Comme le remarque également l’universitaire Philippe Perrenoud (d’ailleurs cité dans Pep’s) dans cet article, il en coûte cher d’être « bon élève ». « Le prix est notamment :
- du travail, donc du temps et de l’énergie soustraits à d’autres activités ;
- du stress, de l’angoisse ;,
- des exigences nouvelles ( » Peut mieux faire ! « ) ;
- un contrat implicite (ne pas déchoir, ne pas décevoir maîtres et parents) ;
- des tensions possibles avec une partie de ses camarades de classe ;
- une allégeance inconditionnelle aux exigences de l’école ;
- une accoutumance à la première place, avec la peur de la perdre. »
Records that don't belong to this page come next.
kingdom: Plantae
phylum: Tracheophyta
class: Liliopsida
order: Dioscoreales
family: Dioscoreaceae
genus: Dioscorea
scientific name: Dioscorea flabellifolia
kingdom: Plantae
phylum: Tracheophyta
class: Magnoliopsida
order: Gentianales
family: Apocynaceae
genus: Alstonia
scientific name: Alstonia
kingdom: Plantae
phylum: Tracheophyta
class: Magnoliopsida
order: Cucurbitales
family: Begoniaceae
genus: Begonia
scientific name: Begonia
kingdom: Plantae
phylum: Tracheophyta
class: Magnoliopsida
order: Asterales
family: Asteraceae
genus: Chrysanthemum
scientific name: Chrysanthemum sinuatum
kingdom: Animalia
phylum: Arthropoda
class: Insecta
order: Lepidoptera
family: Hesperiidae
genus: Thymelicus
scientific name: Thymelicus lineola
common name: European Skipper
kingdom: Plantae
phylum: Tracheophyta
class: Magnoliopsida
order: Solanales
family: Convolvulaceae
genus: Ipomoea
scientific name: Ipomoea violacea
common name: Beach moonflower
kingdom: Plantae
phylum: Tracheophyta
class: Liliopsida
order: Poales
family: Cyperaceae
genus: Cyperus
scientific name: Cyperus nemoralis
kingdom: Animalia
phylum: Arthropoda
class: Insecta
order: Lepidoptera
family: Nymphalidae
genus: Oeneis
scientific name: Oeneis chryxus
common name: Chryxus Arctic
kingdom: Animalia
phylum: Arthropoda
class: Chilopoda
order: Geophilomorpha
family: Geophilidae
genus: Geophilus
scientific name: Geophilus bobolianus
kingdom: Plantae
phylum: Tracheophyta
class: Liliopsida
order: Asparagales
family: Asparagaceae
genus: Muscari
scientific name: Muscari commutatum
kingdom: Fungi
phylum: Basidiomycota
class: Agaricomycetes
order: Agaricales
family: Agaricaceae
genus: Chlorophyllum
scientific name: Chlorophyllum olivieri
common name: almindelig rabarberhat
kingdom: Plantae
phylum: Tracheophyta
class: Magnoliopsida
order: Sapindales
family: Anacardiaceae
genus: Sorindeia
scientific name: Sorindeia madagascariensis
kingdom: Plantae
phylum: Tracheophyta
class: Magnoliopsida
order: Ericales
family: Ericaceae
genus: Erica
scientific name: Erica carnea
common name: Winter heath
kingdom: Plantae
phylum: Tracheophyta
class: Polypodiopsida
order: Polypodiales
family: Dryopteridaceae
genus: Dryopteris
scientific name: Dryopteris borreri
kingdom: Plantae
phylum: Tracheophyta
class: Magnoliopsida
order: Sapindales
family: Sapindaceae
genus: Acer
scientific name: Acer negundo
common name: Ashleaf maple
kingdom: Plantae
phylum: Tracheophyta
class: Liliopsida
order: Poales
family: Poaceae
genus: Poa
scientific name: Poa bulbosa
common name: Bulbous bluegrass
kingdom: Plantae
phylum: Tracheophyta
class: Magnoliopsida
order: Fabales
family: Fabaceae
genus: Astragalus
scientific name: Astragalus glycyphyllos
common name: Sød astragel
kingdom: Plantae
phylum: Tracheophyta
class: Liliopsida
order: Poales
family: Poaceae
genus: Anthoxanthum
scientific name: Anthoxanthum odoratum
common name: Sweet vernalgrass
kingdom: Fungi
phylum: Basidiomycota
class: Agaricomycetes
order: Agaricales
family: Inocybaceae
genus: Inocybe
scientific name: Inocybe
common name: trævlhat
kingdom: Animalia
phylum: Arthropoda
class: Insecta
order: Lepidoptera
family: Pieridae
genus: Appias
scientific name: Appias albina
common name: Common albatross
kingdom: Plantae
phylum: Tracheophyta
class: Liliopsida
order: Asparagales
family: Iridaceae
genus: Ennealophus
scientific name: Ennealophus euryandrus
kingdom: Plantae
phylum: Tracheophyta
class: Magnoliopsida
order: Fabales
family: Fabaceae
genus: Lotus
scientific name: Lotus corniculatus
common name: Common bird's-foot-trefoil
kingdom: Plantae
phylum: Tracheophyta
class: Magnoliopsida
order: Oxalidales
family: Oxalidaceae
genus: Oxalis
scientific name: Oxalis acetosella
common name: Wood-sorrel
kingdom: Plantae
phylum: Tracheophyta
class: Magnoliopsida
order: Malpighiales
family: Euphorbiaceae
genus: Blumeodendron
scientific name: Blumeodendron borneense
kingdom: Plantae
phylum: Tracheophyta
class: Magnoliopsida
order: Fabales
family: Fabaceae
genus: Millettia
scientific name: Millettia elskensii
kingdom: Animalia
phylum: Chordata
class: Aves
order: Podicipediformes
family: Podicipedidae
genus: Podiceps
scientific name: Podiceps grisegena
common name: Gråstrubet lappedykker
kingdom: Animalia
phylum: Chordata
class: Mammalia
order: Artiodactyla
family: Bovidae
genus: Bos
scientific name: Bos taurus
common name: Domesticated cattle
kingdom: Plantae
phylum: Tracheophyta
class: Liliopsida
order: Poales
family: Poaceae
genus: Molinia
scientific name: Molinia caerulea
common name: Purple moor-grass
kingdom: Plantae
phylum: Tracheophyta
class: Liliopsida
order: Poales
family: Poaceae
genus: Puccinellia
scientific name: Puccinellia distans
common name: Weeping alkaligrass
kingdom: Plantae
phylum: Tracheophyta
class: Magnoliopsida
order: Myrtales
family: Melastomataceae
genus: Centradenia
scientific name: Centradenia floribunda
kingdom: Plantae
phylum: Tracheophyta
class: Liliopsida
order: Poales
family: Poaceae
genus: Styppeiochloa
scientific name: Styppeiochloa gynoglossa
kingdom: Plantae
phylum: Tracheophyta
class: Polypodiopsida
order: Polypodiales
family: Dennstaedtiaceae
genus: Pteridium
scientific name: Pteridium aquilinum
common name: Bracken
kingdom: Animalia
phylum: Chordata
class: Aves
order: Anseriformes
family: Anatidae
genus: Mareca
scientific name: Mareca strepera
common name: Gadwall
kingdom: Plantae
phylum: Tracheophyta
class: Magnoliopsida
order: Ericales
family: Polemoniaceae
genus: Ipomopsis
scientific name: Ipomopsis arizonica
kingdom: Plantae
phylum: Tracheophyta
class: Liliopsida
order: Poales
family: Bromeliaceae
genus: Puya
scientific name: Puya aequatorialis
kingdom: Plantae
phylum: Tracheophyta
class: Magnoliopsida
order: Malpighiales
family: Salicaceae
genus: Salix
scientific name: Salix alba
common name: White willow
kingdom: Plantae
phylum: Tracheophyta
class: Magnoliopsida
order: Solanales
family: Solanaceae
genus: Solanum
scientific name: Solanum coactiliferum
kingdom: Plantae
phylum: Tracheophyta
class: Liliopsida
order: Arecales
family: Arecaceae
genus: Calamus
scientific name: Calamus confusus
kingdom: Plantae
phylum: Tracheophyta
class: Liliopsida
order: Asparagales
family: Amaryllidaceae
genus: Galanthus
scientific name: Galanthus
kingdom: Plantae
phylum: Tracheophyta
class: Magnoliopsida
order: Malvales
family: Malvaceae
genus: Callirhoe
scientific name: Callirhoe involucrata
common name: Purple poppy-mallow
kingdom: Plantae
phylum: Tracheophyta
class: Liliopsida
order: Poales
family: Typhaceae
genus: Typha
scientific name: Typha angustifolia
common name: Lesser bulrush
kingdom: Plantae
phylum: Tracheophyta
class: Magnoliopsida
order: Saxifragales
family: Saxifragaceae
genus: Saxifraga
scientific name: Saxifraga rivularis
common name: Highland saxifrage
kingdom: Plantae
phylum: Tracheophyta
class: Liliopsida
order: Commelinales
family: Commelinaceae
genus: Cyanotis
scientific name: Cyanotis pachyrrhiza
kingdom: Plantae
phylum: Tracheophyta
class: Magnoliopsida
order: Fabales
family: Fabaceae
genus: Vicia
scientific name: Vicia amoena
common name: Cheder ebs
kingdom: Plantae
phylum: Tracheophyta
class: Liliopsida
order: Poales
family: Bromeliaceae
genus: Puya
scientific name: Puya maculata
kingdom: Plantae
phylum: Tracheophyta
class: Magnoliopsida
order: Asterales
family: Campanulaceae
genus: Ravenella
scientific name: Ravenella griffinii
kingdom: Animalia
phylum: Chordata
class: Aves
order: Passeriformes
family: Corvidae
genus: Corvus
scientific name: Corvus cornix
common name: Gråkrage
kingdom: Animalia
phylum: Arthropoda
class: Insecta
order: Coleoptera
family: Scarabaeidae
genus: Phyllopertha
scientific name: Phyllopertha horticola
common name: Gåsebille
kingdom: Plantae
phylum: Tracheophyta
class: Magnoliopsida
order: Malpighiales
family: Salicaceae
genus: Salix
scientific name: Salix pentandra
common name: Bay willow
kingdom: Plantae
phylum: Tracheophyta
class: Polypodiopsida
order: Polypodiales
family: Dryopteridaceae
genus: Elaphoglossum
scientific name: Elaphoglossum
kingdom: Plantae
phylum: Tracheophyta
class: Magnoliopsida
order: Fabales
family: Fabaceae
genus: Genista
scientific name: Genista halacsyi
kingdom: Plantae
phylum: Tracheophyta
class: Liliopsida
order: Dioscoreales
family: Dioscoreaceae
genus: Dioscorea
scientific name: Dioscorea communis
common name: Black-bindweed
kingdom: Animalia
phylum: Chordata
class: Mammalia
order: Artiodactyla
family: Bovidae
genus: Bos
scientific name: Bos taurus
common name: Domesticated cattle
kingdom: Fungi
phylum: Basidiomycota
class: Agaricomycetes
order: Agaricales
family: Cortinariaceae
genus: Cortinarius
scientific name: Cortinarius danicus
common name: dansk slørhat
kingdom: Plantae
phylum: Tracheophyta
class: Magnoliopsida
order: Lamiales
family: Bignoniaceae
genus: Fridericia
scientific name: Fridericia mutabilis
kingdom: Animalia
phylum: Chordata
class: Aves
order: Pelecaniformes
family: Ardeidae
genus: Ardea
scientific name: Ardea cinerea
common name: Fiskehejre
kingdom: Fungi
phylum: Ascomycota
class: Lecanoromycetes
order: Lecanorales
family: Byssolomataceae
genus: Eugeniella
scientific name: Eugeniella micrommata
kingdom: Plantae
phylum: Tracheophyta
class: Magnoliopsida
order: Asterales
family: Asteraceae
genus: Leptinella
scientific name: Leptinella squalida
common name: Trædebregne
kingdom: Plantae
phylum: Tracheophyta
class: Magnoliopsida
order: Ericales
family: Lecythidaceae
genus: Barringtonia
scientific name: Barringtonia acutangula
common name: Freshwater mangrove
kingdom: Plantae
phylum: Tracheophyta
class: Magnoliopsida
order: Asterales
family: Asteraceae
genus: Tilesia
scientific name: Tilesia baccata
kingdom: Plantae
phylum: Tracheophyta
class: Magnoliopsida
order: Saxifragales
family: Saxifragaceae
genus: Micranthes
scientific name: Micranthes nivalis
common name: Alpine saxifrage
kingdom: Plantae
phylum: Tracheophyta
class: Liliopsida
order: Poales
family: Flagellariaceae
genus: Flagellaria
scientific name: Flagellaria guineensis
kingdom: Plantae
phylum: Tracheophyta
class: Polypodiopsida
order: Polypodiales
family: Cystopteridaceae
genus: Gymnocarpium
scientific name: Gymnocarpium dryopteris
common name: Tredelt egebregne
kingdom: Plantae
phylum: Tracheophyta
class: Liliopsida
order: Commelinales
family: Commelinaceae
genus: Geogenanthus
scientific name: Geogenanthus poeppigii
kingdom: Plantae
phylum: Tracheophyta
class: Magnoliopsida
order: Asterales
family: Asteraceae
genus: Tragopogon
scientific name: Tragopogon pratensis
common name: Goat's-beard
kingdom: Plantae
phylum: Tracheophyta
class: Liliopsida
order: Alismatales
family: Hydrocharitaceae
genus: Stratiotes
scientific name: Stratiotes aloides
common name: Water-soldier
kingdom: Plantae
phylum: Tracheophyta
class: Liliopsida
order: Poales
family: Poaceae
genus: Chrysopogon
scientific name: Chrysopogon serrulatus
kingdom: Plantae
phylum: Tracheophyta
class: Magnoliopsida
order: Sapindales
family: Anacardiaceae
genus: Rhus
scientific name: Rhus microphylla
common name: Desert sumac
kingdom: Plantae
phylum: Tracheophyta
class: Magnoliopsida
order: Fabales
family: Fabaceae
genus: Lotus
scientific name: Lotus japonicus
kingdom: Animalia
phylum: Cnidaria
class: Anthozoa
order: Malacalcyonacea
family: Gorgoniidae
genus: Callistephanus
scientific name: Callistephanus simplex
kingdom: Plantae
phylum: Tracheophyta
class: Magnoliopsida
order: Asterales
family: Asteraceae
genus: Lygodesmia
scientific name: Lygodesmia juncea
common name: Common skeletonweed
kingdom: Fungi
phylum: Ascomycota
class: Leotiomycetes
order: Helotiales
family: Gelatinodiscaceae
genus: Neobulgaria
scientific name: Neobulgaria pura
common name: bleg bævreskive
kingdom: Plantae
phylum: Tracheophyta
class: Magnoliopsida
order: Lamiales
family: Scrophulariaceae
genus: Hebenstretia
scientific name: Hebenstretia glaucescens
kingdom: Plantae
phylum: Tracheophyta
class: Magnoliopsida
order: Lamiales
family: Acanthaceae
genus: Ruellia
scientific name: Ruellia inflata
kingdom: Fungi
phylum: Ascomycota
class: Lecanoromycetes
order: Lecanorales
J’ai expérimenté bonnes et mauvaises notes dans mon parcours d’élève ; comme beaucoup de jeunes, mon degré de réussite était directement proportionnel à la qualité de ma relation avec l’enseignant. A la fin de l’adolescence, l’école m’est devenue de plus en plus facile et je me suis mise à récolter de bons résultats sans trop me fatiguer. J’avais compris ce que les profs demandaient (par exemple, le bachotage qui consiste à chercher les bonnes copies des années précédentes pour s’en inspirer est une stratégie très payante). Etiquetée « grosse tête » j »ai expérimenté l’admiration des copains, l’approbation des profs, mais aussi la jalousie et le rejet de certains. Récolter une bonne note peut donner l’impression que l’intérêt des autres est directement lié à ses résultats, et même laisser planer un vague sentiment d’imposture, et l’envie d’en faire encore plus pour tenter de se prouver le contraire. En effet, le jugement étant dépendant de l’extérieur, il est toujours remis en question. Cette évaluation n’aide pas, je trouve, pour la construction de la confiance en soi et l’autonomie. Mes « bonnes notes » m’ont d’ailleurs menée à des choix universitaires pas franchement cohérents avec mes envies.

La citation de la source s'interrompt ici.